L’innovation devrait largement aider à atténuer l’élément humain. AgroFresh, par exemple, produit des pellicules d’origine végétale qui permettent de prolonger la durée de conservation et d’améliorer l’apparence des fruits frais. Le défi, au cours des prochaines années, sera de s’assurer que les innovations soient mises en œuvre sur l’ensemble de la chaîne d’approvisionnement.
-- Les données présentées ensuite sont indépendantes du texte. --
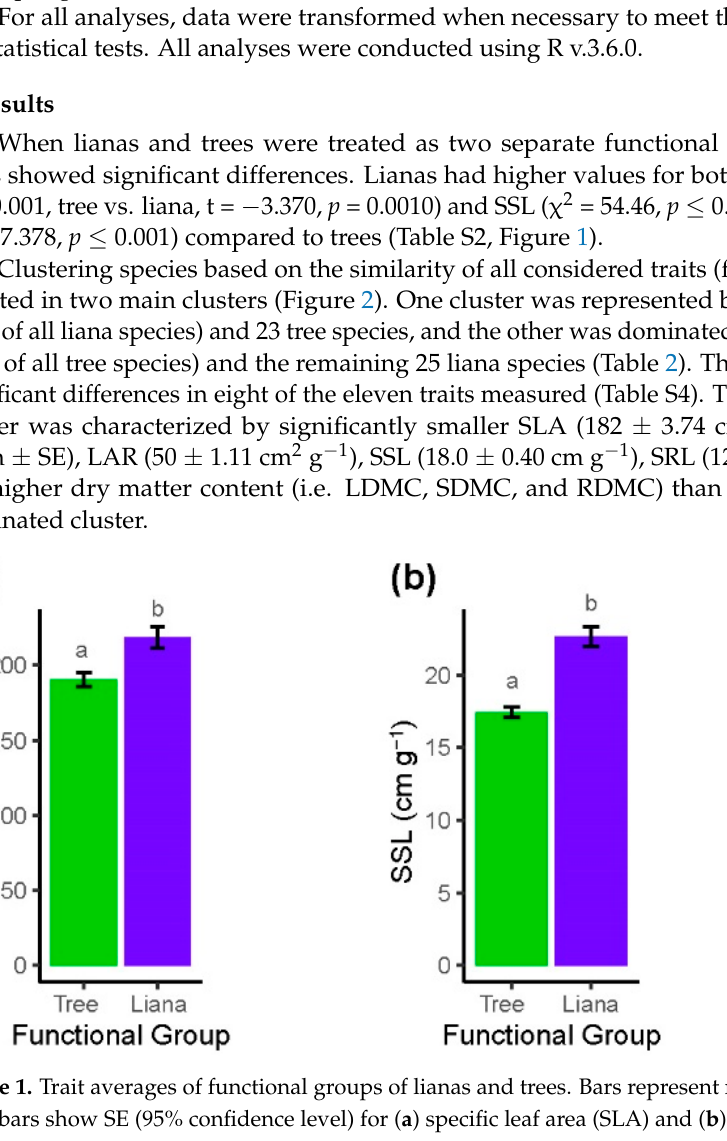
5 Figure 2. Clustering of species by all functional traits. Colors of branches indicate clusters: tree- dominated cluster in dark grey and liana-dominated cluster in brown. Species color indicates tree or liana: trees in green and lianas in blue.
« Tous les acteurs de la chaîne n’en voient pas toujours l’intérêt », explique M. Lewis. « Il y a des détaillants qui acceptent une certaine proportion de pertes. Vous rapportez des bananes chez vous, elles pourrissent et vous retournez en acheter. Nous sommes certes nombreux à chercher des solutions, mais la motivation est loin d’être uniforme sur le marché. Mais, avec une chaîne d’approvisionnement beaucoup plus intégrée verticalement, lorsque vous avez une vue d’ensemble de toute la chaîne, il y a quelqu’un qui va réfléchir aux avantages pour l’ensemble de l’entreprise et aux pertes financières liées aux pertes alimentaires. Il va aussi y avoir une réflexion sur l’empreinte environnementale et sur le développement durable; on voit d’ailleurs émerger des initiatives qui témoignent d’une réelle volonté de remédier au problème ».
Le temps d’agir
Le gaspillage alimentaire ne date pas d’hier, mais on sent désormais l’urgence de trouver des solutions.
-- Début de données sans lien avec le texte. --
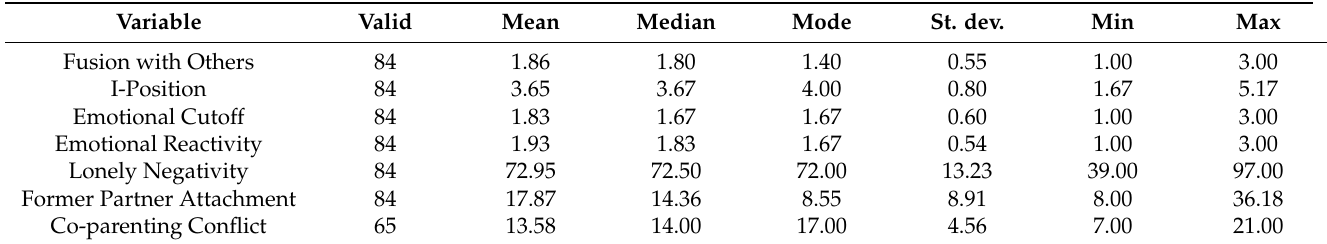
Table 2. Summary statistics for differentiation of self-inventory–short form and psychological adjustment to separation test scales.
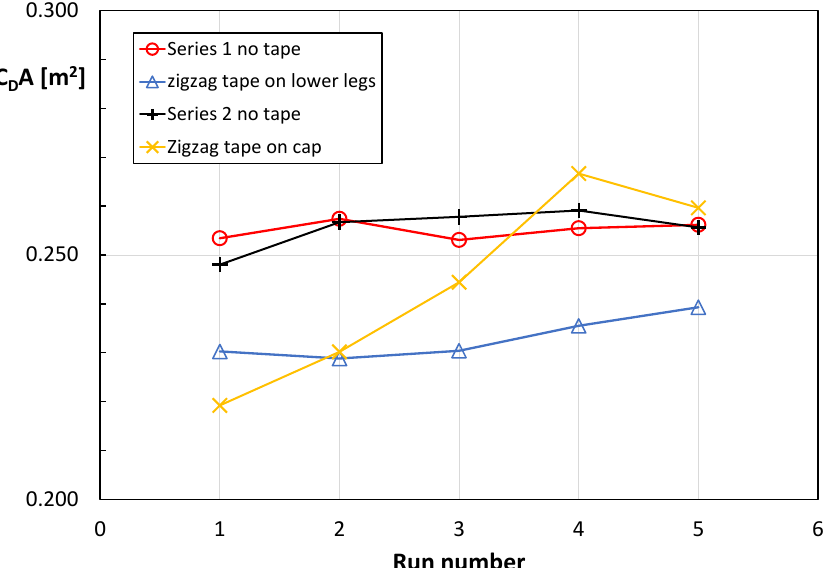
Figure 8. The effect of zigzag tape on the lower legs and cap of a male long-distance speed skater’s drag area at a wind speed of 12.1 m/s. R D = 0.8 × 10 5 (based on lower-leg average equivalent diameter). Tape at 55° equivalent azimuth angle for five sequential test runs. Table 1. Averages over five runs of the drag area C D A of three configurations showing the effect of 0.5 mm thick zigzag tape on lower legs and 0.75 mm on the cap.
« Les sites d’enfouissement devraient atteindre leur limite de capacité d’ici 17 ans aux États-Unis; en d’autres mots, il va falloir soit en construire d’autres, soit trouver des solutions plus intelligentes », explique M. Begin. En collaboration avec CVS Health, Divert a mis sur pied une plateforme de dons alimentaires qui transforme les aliments non consommés des points de vente de CVS en dons à des communautés défavorisées ou en énergie renouvelable.
Ce sont peut-être les exigences des consommateurs qui finiront par faire pencher la balance. Les entreprises sont de plus en plus nombreuses à chercher à s’associer à des organisations capables de les aider à atteindre leurs objectifs environnementaux, sociaux et de gouvernance (ESG). De leur côté, les consommateurs sont de plus en plus informés et exigent des marques qu’elles adoptent des pratiques propices au développement durable. Dans ces conditions, l’élimination du gaspillage alimentaire fait désormais partie intégrante, à l’instar d’autres enjeux environnementaux, des stratégies des marques.
« Les milléniaux et les membres de la génération Z vont vers les marques qui servent une cause et sont prêts à payer 10 % de plus pour ces produits », observe Mme Salzman. « Au cours de la dernière année, nous avons pu observer un changement de comportement chez nos clients directs, soit les détaillants. Pour la première fois, nous observons que les détaillants veulent pouvoir proposer des marques qui les aideront à atteindre leurs propres objectifs de développement durable. Les portes s’ouvrent désormais plus vite pour nous et les détaillants acceptent de nous rencontrer plus tôt que ce que nous pensions, parce que nous sommes au service d’une mission ».